C’est toujours facile après-coup… mais il me semble que le parti a eu tort de se focaliser trop longtemps sur la candidature à la présidentielle, des débats qui ont duré des mois ou des années sur la question des primaires ou de la modalité de désignation de leur candidat. Ils en ont complétement délaissé le débat d’idées sur la préparation de l’avenir, la réflexion sur le devenir de la démocratie française et des libertés. Ils se sont trop facilement soumis au jeu des slogans par exemple pour ou contre la thèse du « grand remplacement » qui ont écrasé les débats sur les questions de fond. Ils n’ont cessé de courir après les uns et les autres, soit les macronistes soit les partisans de Mme le Pen ou de M. Zemmour. Ils ont renoncé à être eux-mêmes, leur identité profonde qui est à la fois l’ordre et la défense de la liberté. Enfin, leur complaisance envers les gesticulations aussi inefficaces que liberticides et démagogiques du pouvoir macronien face au covid 19 fut probablement l’erreur – ou la faute – la plus lourde. Ils avaient une occasion de s’en démarquer et d’afficher leur personnalité. Ils ne l’ont pas saisie.
– La dévitalisation du parti Les Républicains est-elle inévitable après l’élection présidentielle de 2022 ? Quelles sont les alternatives ? Une atomisation plus grande encore du paysage politique ?

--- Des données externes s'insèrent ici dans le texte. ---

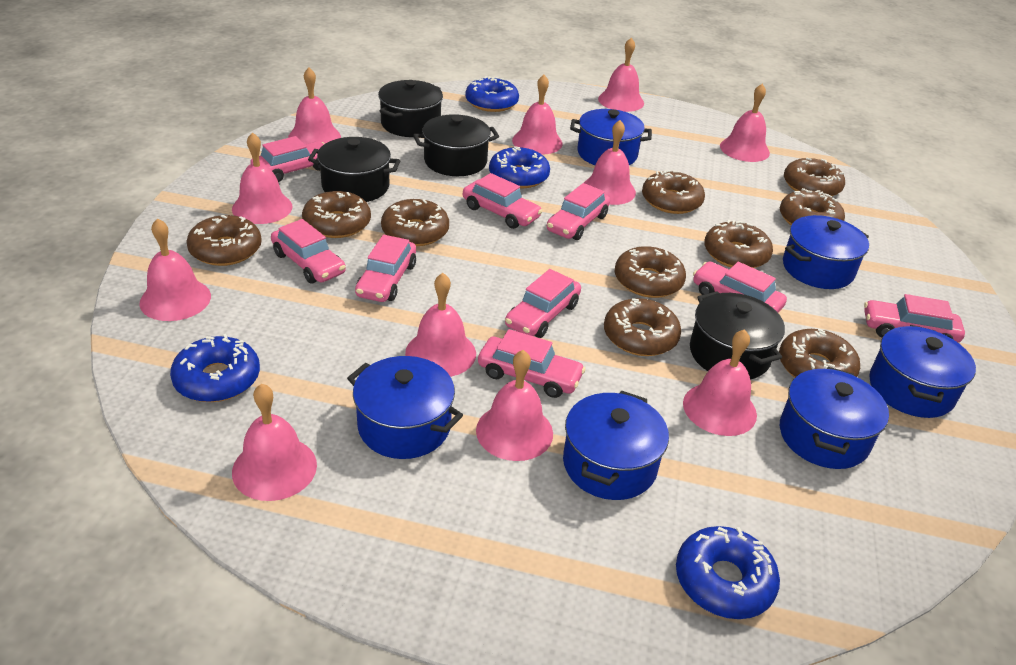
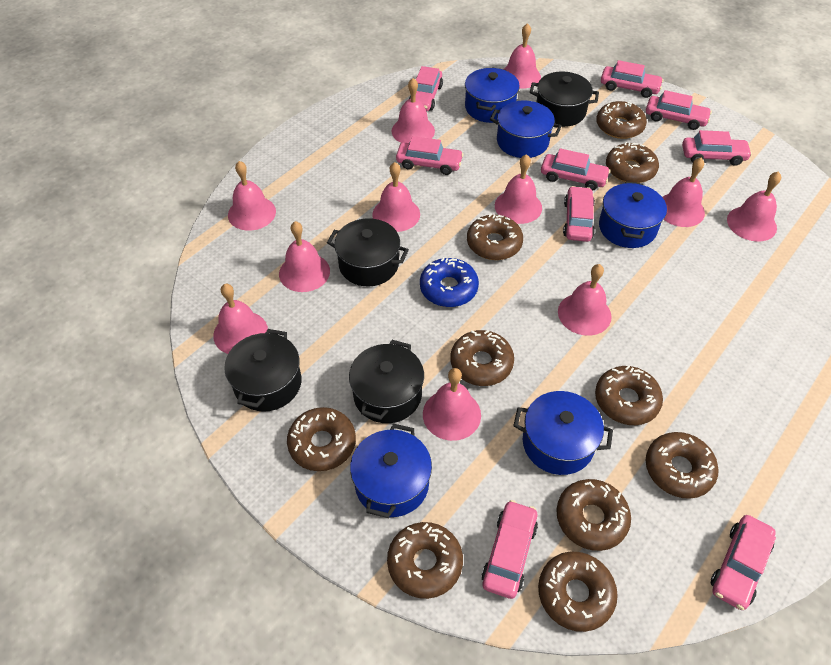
blue donut: 4 -> 1
blue pot: 6 -> 5

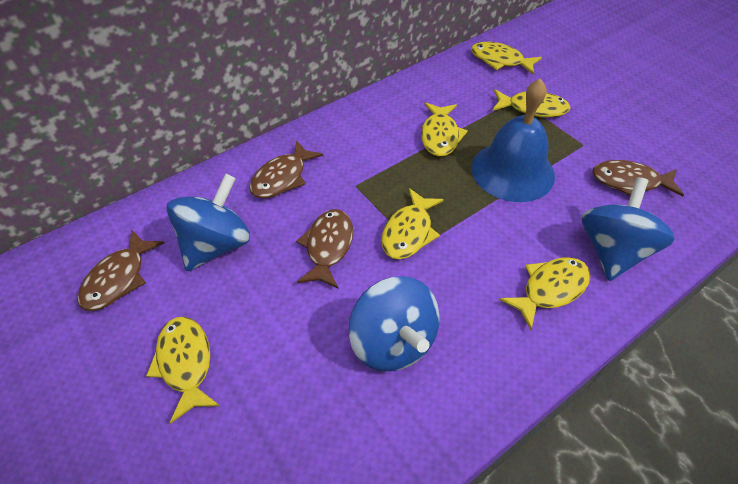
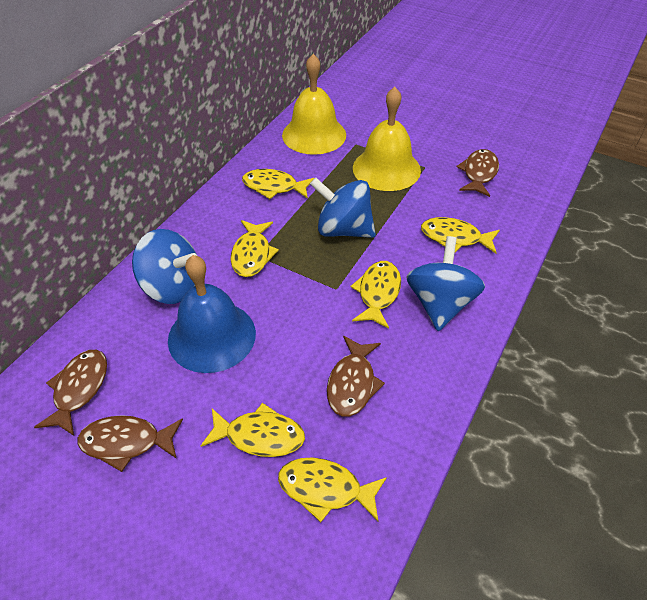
yellow bell: 0 -> 2

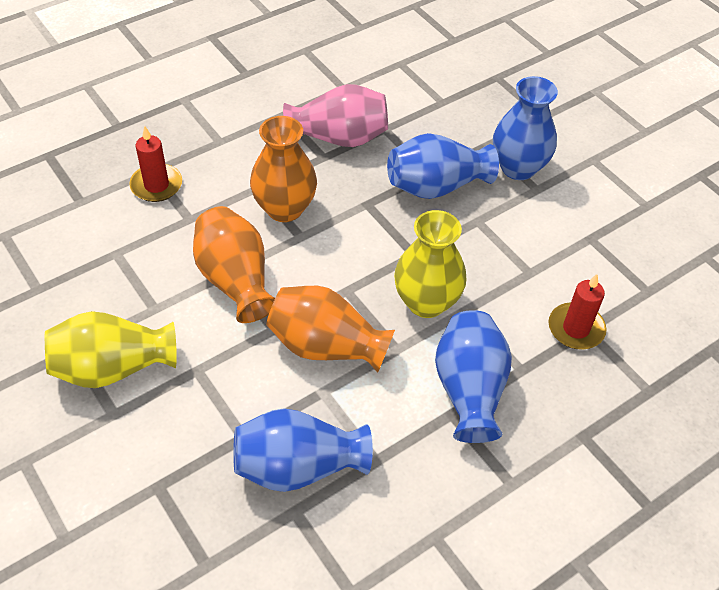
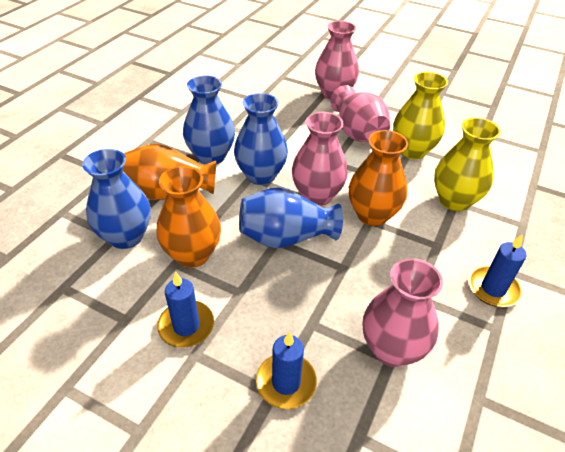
blue candle: 0 -> 3
pink vase: 1 -> 4
red candle: 2 -> 0

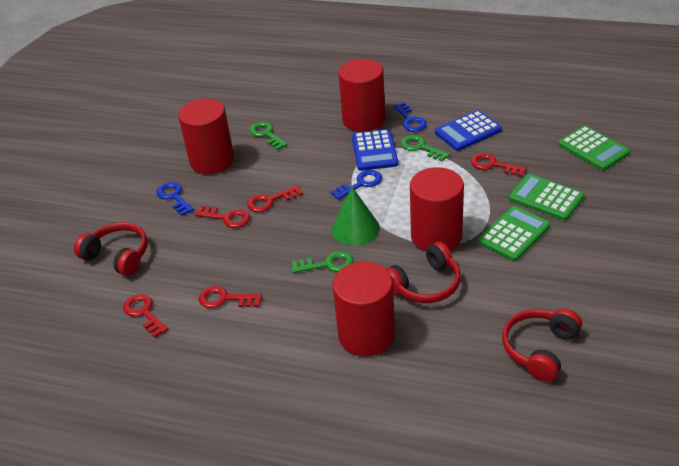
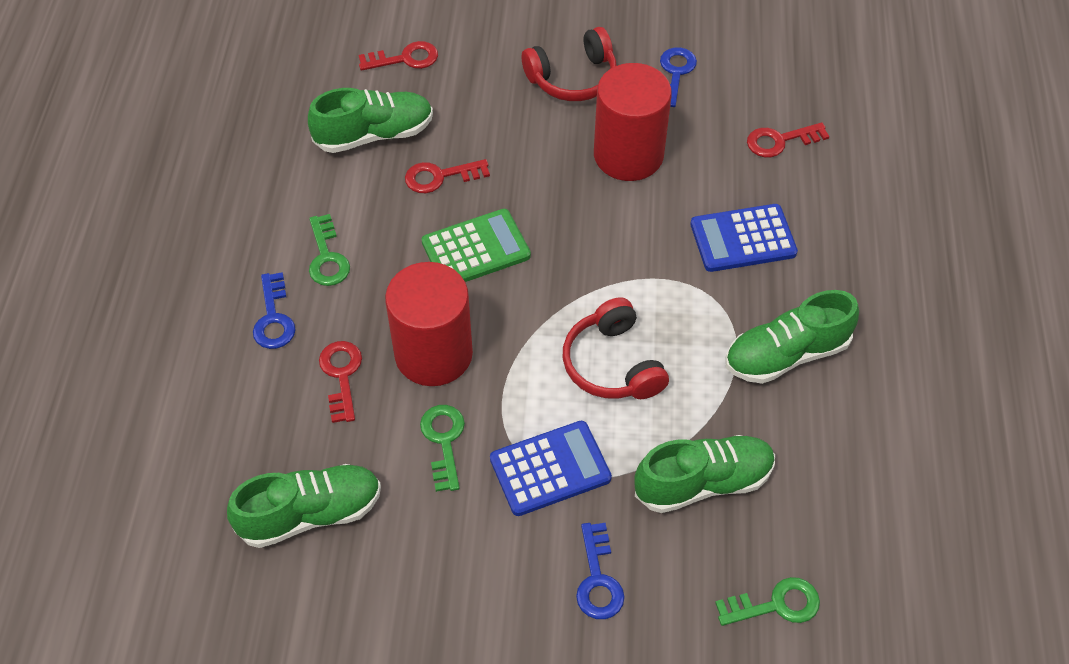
green calculator: 3 -> 1
green cone: 1 -> 0
green shoe: 0 -> 4
red cylinder: 4 -> 2
red headphones: 3 -> 2
red key: 5 -> 4

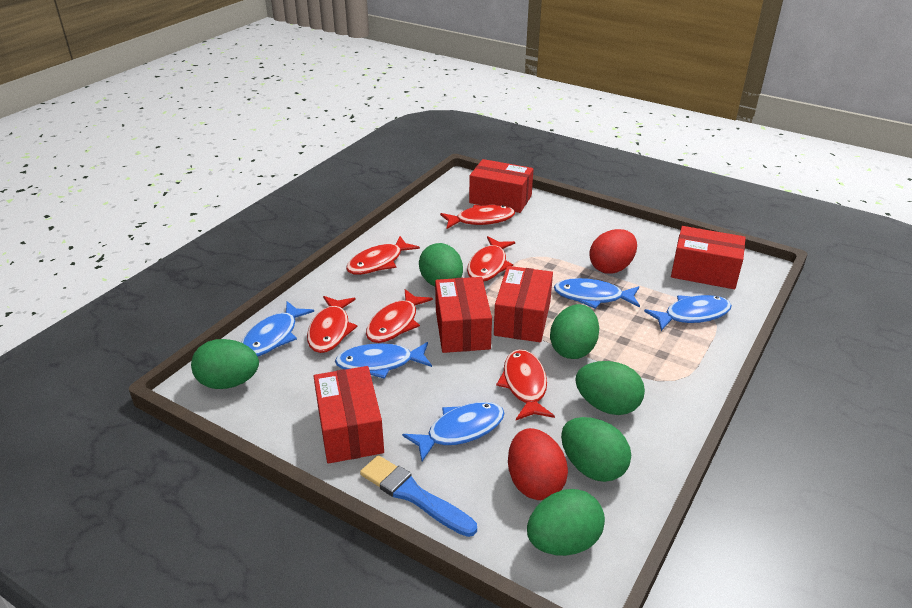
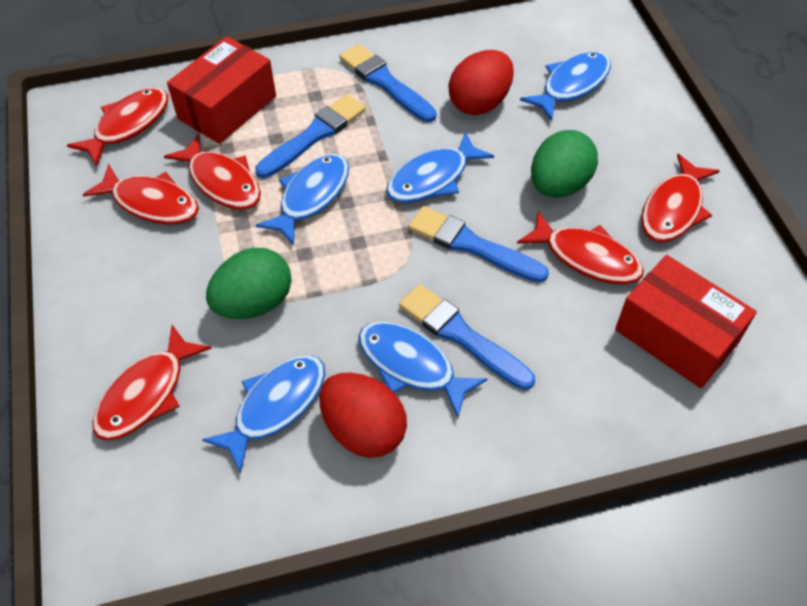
blue brush: 1 -> 4
green egg: 6 -> 2
red box: 5 -> 2

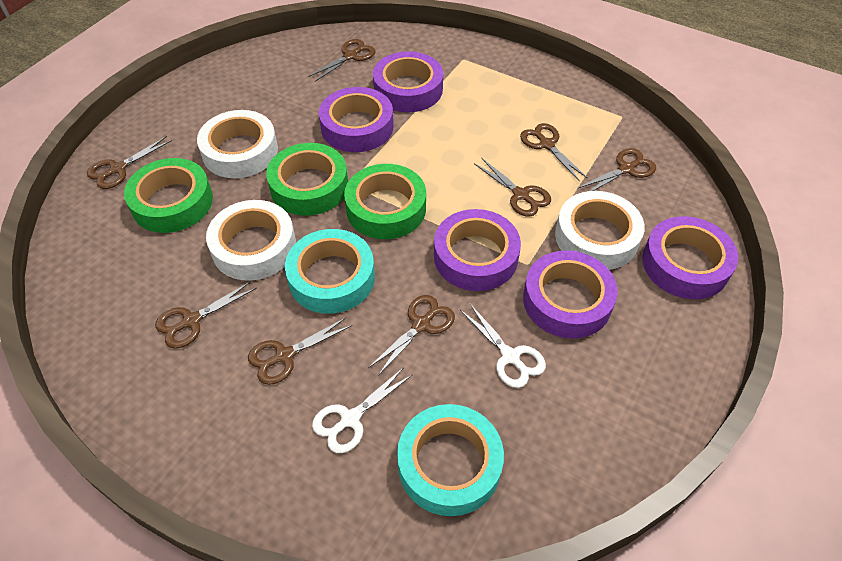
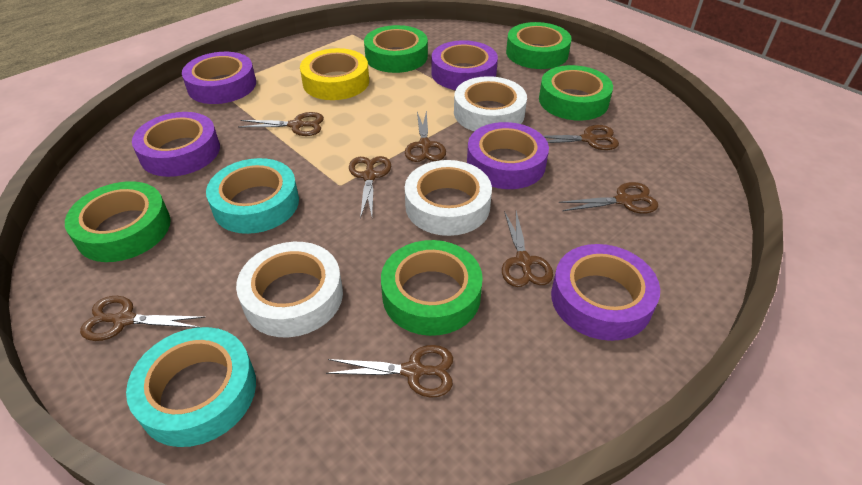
green tape: 3 -> 5
white scissors: 2 -> 0
yellow tape: 0 -> 1

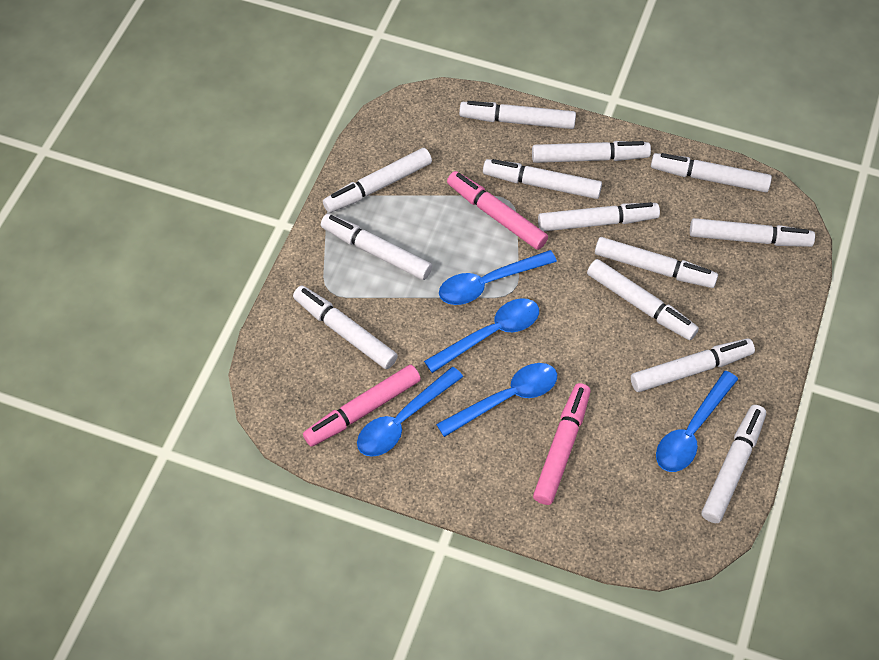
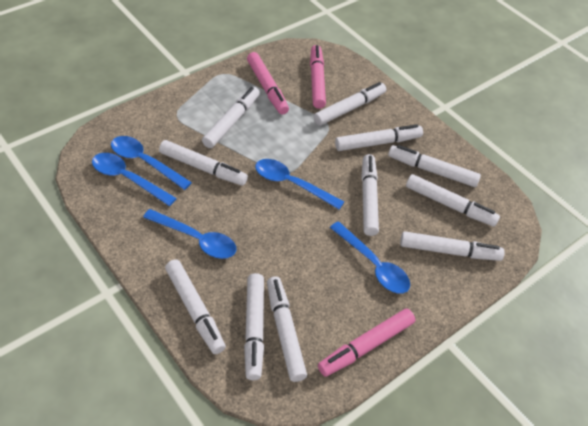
white marker: 13 -> 11

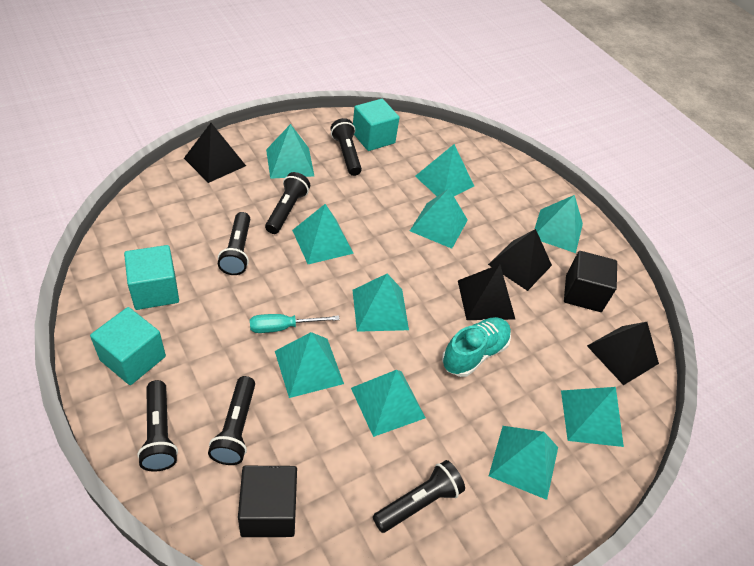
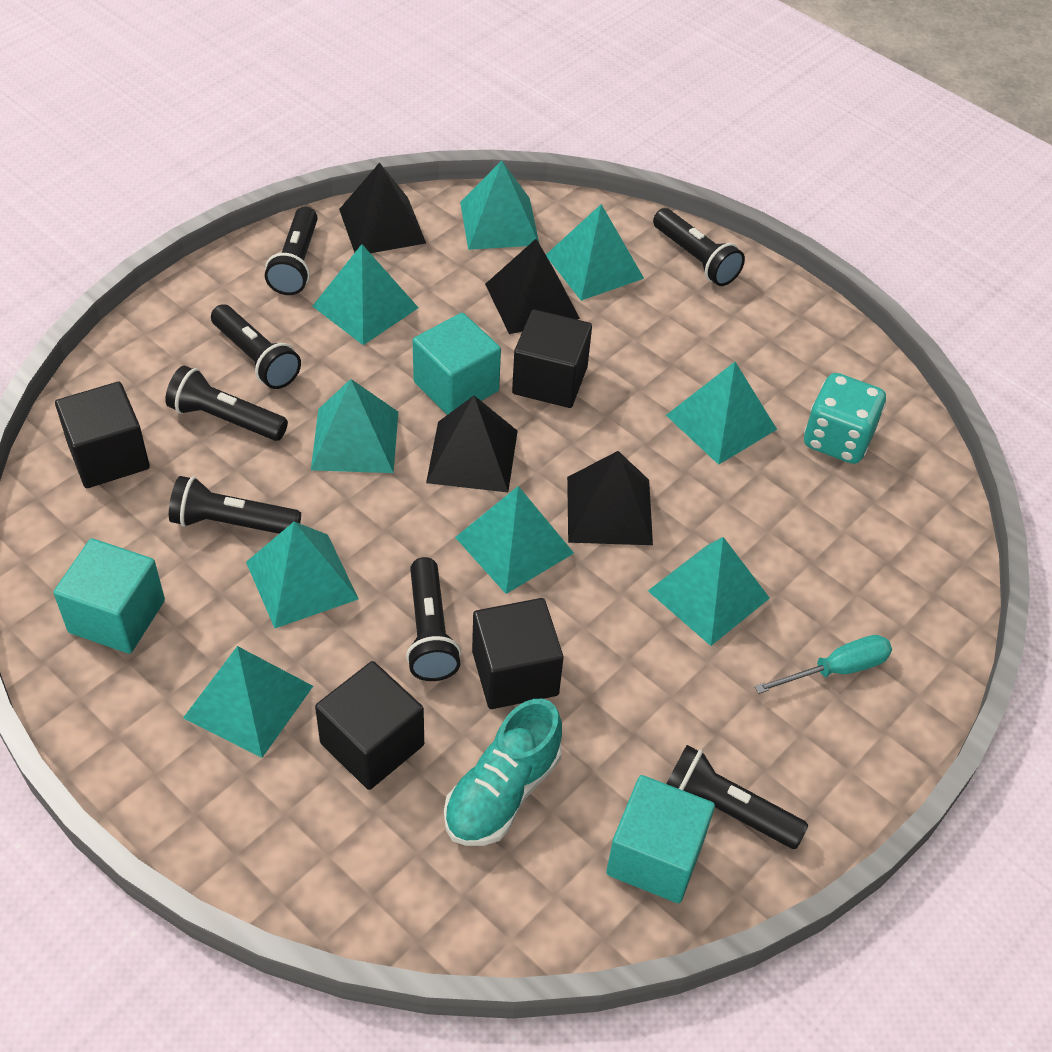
black cube: 2 -> 4
black flashlight: 6 -> 7
turquoise dice: 0 -> 1
turquoise pyramid: 10 -> 9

Attendons le résultat ! Mais dans l’hypothèse d’une réélection de M. Macron, à la faveur de circonstances exceptionnelles (covid 19 et Ukraine) – les années qui viennent ne peuvent qu’être extrêmement difficiles pour l’équipe au pouvoir. Le contexte a fait oublier que M. Macron est impopulaire. Il commencerait son second quinquennat en étant déjà rongé par l’usure du pouvoir. Lui et son équipe devront faire face à l’amoncellement des difficultés économiques, financières, sociales et sécuritaires dans un climat extraordinairement explosif. Les Français pourraient alors être tentés se tourner à nouveau vers une opposition de droite. Cela dit, dans un contexte politique en pleine décomposition, celle-ci devra se réinventer. De nouvelles équipes doivent s’affirmer à travers des hommes et femmes qui n’ont jamais trahi ni par le vote ni par les idées, à l’image de personnalités comme Julien Aubert, David Lisnard, Olivier Marleix ou Valérie Boyer, etc. Les hommes et femmes qui émergeront du chaos devront porter la révolution nécessaire autour de la volonté de réconcilier la politique avec les idées et le bien commun plutôt que les délires narcissiques.